Indien de woonruimte bestaat uit of deel uitmaakt van een rijksmonument als bedoeld in artikel 1.1 van de Erfgoedwet en de huurovereenkomst betreffende die woonruimte is afgesloten voor het tijdstip van inwerkingtreding van de Wet betaalbare huur, wordt de waardering voor een zelfstandige woonruimte in bijlage I, onder A, met 50 punten vermeerderd en de waardering voor een onzelfstandige woonruimte in bijlage I, onder B, met 10 punten vermeerderd.
3.
De maximale huurprijsgrens wordt met 15% vermeerderd indien de woonruimte bestaat uit of deel uitmaakt van een door het college van burgemeester en wethouders aangewezen gemeentelijk monument of een door gedeputeerde staten aangewezen provinciaal monument.
4.
De maximale huurprijs, behorende bij de kwaliteit van een middeldure huurwoonruimte als bedoeld in artikel 1 van de Huisvestingswet 2014, wordt met 10% vermeerderd indien die woonruimte na 1 juli 2024 voor het eerst in gebruik wordt genomen als woonruimte en de bouw van deze woonruimte, of de verbouw van een ruimte met een andere gebruiksfunctie dan een woonfunctie naar een woonruimte met een woonfunctie, voor 1 januari 2028 is gestart.

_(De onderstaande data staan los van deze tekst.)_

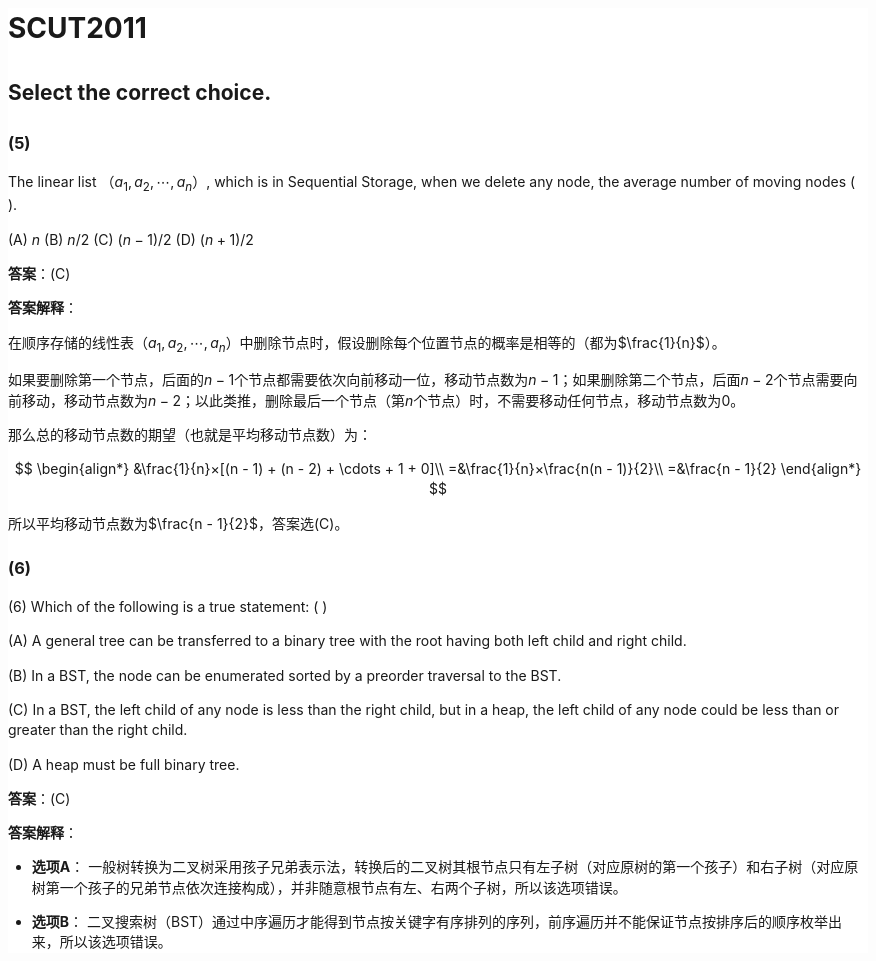 # SCUT2011

## Select the correct choice.   

 ### (5)

The linear list （$a_1, a_2, \cdots, a_n$）, which is in Sequential Storage, when we delete any   node, the average number of moving nodes (  ). 

 (A) $n$    (B) $n/2$   (C) $(n-1)/2$   (D) $(n+1)/2$

**答案**：(C)

**答案解释**：

在顺序存储的线性表（$a_1, a_2, \cdots, a_n$）中删除节点时，假设删除每个位置节点的概率是相等的（都为$\frac{1}{n}$）。

如果要删除第一个节点，后面的$n - 1$个节点都需要依次向前移动一位，移动节点数为$n - 1$；如果删除第二个节点，后面$n - 2$个节点需要向前移动，移动节点数为$n - 2$；以此类推，删除最后一个节点（第$n$个节点）时，不需要移动任何节点，移动节点数为$0$。

那么总的移动节点数的期望（也就是平均移动节点数）为：

$$
\begin{align*}
&\frac{1}{n}×[(n - 1) + (n - 2) + \cdots + 1 + 0]\\
=&\frac{1}{n}×\frac{n(n - 1)}{2}\\
=&\frac{n - 1}{2}
\end{align*}
$$


所以平均移动节点数为$\frac{n - 1}{2}$，答案选(C)。

### (6)

(6) Which of the following is a true statement: (  )

(A) A general tree can be transferred to a binary tree with the root having both left child and right child.

(B) In a BST, the node can be enumerated sorted by a preorder traversal to the BST. 

(C) In a BST, the left child of any node is less than the right child, but in a heap, the left child of any node could be less than or greater than the right child.

(D) A heap must be full binary tree.

**答案**：(C)

**答案解释**：

- **选项A**：
一般树转换为二叉树采用孩子兄弟表示法，转换后的二叉树其根节点只有左子树（对应原树的第一个孩子）和右子树（对应原树第一个孩子的兄弟节点依次连接构成），并非随意根节点有左、右两个子树，所以该选项错误。

- **选项B**：
二叉搜索树（BST）通过中序遍历才能得到节点按关键字有序排列的序列，前序遍历并不能保证节点按排序后的顺序枚举出来，所以该选项错误。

De vermeerdering geldt voor twintig jaar vanaf de dag van ingebruikname.
5.
De maximale huurprijs wordt met 5% vermeerderd indien:
- a.
die woonruimte behoort tot een rijksbeschermd stads- of dorpsgezicht als bedoeld in artikel 2.34, vierde lid, van de Omgevingswet,
- b.
de woonruimte behoort tot een woning die is gebouwd voor 1965; en
- c.
de woonruimte niet bestaat of deel uitmaakt van een rijksmonument als bedoeld in artikel 1.1 van de Erfgoedwet of van een door het college van burgemeester en wethouders aangewezen gemeentelijk monument of een door gedeputeerde staten aangewezen provinciaal monument.
6.
Voor het bepalen of een woonruimte onder de in artikel 7:247 van het Burgerlijk Wetboek genoemde grens valt, wordt gerekend met de huurprijsgrens die geldt voor de woonruimte voordat de huurprijsvermeerdering, bedoeld in het eerste, derde, vierde of vijfde lid is toegepast.
7.
De vermeerdering, bedoeld in het eerste, derde, vierde of vijfde lid, wordt toegepast op de krachtens artikel 10, eerste lid, van de Uitvoeringswet huurprijzen woonruimte geldende maximale huurprijs.